Material to process START

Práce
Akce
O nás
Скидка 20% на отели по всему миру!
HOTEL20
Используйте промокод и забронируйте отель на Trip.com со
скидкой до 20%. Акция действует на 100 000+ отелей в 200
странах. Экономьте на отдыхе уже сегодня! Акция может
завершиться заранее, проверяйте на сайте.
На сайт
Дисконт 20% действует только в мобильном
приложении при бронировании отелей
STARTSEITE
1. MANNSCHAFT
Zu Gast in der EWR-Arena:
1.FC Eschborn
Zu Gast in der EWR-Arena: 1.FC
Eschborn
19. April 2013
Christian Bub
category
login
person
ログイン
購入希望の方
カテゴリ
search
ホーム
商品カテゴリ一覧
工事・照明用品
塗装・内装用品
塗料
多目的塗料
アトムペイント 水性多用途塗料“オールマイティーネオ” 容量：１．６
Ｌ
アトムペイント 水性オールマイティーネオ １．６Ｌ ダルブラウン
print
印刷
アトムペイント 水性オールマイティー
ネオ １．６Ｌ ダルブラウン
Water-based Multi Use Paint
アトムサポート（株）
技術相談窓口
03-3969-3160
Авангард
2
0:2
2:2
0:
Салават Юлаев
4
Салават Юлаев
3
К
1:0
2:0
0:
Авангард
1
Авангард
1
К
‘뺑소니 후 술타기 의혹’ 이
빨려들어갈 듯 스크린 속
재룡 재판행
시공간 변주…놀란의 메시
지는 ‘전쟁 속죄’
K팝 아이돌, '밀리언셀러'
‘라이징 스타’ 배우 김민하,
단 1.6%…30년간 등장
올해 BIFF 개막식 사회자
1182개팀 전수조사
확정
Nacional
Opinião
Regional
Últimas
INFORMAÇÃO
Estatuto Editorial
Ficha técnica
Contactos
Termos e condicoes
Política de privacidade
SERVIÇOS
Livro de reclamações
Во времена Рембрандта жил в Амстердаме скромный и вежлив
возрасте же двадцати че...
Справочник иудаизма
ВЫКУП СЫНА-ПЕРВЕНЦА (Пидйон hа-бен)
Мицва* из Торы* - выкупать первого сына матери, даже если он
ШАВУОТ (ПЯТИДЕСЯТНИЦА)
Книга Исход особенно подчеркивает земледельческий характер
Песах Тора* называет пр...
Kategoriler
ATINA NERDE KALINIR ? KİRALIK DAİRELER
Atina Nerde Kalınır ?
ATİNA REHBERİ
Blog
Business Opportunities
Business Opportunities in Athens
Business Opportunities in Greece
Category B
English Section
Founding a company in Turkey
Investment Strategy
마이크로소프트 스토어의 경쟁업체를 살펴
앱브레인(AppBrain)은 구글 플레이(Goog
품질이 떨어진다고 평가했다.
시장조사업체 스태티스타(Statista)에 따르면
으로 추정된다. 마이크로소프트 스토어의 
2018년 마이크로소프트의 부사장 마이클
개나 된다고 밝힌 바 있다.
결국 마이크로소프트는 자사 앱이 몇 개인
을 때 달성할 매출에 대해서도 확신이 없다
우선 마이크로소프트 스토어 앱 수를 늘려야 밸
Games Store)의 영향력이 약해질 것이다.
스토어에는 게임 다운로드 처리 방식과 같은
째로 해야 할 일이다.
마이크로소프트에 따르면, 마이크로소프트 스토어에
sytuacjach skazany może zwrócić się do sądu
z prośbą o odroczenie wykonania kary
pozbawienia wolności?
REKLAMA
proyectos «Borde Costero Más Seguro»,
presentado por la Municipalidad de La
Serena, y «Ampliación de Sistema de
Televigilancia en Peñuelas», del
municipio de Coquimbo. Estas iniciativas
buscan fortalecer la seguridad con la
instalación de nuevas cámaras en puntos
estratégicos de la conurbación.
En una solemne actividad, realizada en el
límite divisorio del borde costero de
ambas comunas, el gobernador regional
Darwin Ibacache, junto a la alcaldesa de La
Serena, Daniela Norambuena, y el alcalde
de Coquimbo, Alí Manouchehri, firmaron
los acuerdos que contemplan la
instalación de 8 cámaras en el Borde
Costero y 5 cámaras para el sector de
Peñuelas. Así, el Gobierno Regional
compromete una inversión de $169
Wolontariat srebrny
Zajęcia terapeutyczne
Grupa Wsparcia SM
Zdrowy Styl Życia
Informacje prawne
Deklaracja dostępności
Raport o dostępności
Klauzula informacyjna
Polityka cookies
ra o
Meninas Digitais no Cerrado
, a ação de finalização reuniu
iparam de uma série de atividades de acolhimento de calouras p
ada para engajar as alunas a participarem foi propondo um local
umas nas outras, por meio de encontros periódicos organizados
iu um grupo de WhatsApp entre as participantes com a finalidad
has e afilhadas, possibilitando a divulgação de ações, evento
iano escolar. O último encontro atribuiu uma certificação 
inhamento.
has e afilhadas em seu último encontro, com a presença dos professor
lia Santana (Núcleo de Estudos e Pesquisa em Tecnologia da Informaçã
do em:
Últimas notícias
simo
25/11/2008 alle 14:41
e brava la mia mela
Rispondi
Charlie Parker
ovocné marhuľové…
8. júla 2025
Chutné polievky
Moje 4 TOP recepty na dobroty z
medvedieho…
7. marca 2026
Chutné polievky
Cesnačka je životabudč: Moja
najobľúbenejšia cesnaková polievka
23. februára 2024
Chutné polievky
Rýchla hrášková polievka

Material to process END

* _Exercise_
Rewrite all the rows above, changing every occurrence of "Chutné polievky" to "Polievky" and leaving everything else as it is.

* _Result of this task_
Práce
Akce
O nás
Скидка 20% на отели по всему миру!
HOTEL20
Используйте промокод и забронируйте отель на Trip.com со
скидкой до 20%. Акция действует на 100 000+ отелей в 200
странах. Экономьте на отдыхе уже сегодня! Акция может
завершиться заранее, проверяйте на сайте.
На сайт
Дисконт 20% действует только в мобильном
приложении при бронировании отелей
STARTSEITE
1. MANNSCHAFT
Zu Gast in der EWR-Arena:
1.FC Eschborn
Zu Gast in der EWR-Arena: 1.FC
Eschborn
19. April 2013
Christian Bub
category
login
person
ログイン
購入希望の方
カテゴリ
search
ホーム
商品カテゴリ一覧
工事・照明用品
塗装・内装用品
塗料
多目的塗料
アトムペイント 水性多用途塗料“オールマイティーネオ” 容量：１．６
Ｌ
アトムペイント 水性オールマイティーネオ １．６Ｌ ダルブラウン
print
印刷
アトムペイント 水性オールマイティー
ネオ １．６Ｌ ダルブラウン
Water-based Multi Use Paint
アトムサポート（株）
技術相談窓口
03-3969-3160
Авангард
2
0:2
2:2
0:
Салават Юлаев
4
Салават Юлаев
3
К
1:0
2:0
0:
Авангард
1
Авангард
1
К
‘뺑소니 후 술타기 의혹’ 이
빨려들어갈 듯 스크린 속
재룡 재판행
시공간 변주…놀란의 메시
지는 ‘전쟁 속죄’
K팝 아이돌, '밀리언셀러'
‘라이징 스타’ 배우 김민하,
단 1.6%…30년간 등장
올해 BIFF 개막식 사회자
1182개팀 전수조사
확정
Nacional
Opinião
Regional
Últimas
INFORMAÇÃO
Estatuto Editorial
Ficha técnica
Contactos
Termos e condicoes
Política de privacidade
SERVIÇOS
Livro de reclamações
Во времена Рембрандта жил в Амстердаме скромный и вежлив
возрасте же двадцати че...
Справочник иудаизма
ВЫКУП СЫНА-ПЕРВЕНЦА (Пидйон hа-бен)
Мицва* из Торы* - выкупать первого сына матери, даже если он
ШАВУОТ (ПЯТИДЕСЯТНИЦА)
Книга Исход особенно подчеркивает земледельческий характер
Песах Тора* называет пр...
Kategoriler
ATINA NERDE KALINIR ? KİRALIK DAİRELER
Atina Nerde Kalınır ?
ATİNA REHBERİ
Blog
Business Opportunities
Business Opportunities in Athens
Business Opportunities in Greece
Category B
English Section
Founding a company in Turkey
Investment Strategy
마이크로소프트 스토어의 경쟁업체를 살펴
앱브레인(AppBrain)은 구글 플레이(Goog
품질이 떨어진다고 평가했다.
시장조사업체 스태티스타(Statista)에 따르면
으로 추정된다. 마이크로소프트 스토어의 
2018년 마이크로소프트의 부사장 마이클
개나 된다고 밝힌 바 있다.
결국 마이크로소프트는 자사 앱이 몇 개인
을 때 달성할 매출에 대해서도 확신이 없다
우선 마이크로소프트 스토어 앱 수를 늘려야 밸
Games Store)의 영향력이 약해질 것이다.
스토어에는 게임 다운로드 처리 방식과 같은
째로 해야 할 일이다.
마이크로소프트에 따르면, 마이크로소프트 스토어에
sytuacjach skazany może zwrócić się do sądu
z prośbą o odroczenie wykonania kary
pozbawienia wolności?
REKLAMA
proyectos «Borde Costero Más Seguro»,
presentado por la Municipalidad de La
Serena, y «Ampliación de Sistema de
Televigilancia en Peñuelas», del
municipio de Coquimbo. Estas iniciativas
buscan fortalecer la seguridad con la
instalación de nuevas cámaras en puntos
estratégicos de la conurbación.
En una solemne actividad, realizada en el
límite divisorio del borde costero de
ambas comunas, el gobernador regional
Darwin Ibacache, junto a la alcaldesa de La
Serena, Daniela Norambuena, y el alcalde
de Coquimbo, Alí Manouchehri, firmaron
los acuerdos que contemplan la
instalación de 8 cámaras en el Borde
Costero y 5 cámaras para el sector de
Peñuelas. Así, el Gobierno Regional
compromete una inversión de $169
Wolontariat srebrny
Zajęcia terapeutyczne
Grupa Wsparcia SM
Zdrowy Styl Życia
Informacje prawne
Deklaracja dostępności
Raport o dostępności
Klauzula informacyjna
Polityka cookies
ra o
Meninas Digitais no Cerrado
, a ação de finalização reuniu
iparam de uma série de atividades de acolhimento de calouras p
ada para engajar as alunas a participarem foi propondo um local
umas nas outras, por meio de encontros periódicos organizados
iu um grupo de WhatsApp entre as participantes com a finalidad
has e afilhadas, possibilitando a divulgação de ações, evento
iano escolar. O último encontro atribuiu uma certificação 
inhamento.
has e afilhadas em seu último encontro, com a presença dos professor
lia Santana (Núcleo de Estudos e Pesquisa em Tecnologia da Informaçã
do em:
Últimas notícias
simo
25/11/2008 alle 14:41
e brava la mia mela
Rispondi
Charlie Parker
ovocné marhuľové…
8. júla 2025
Polievky
Moje 4 TOP recepty na dobroty z
medvedieho…
7. marca 2026
Polievky
Cesnačka je životabudč: Moja
najobľúbenejšia cesnaková polievka
23. februára 2024
Polievky
Rýchla hrášková polievka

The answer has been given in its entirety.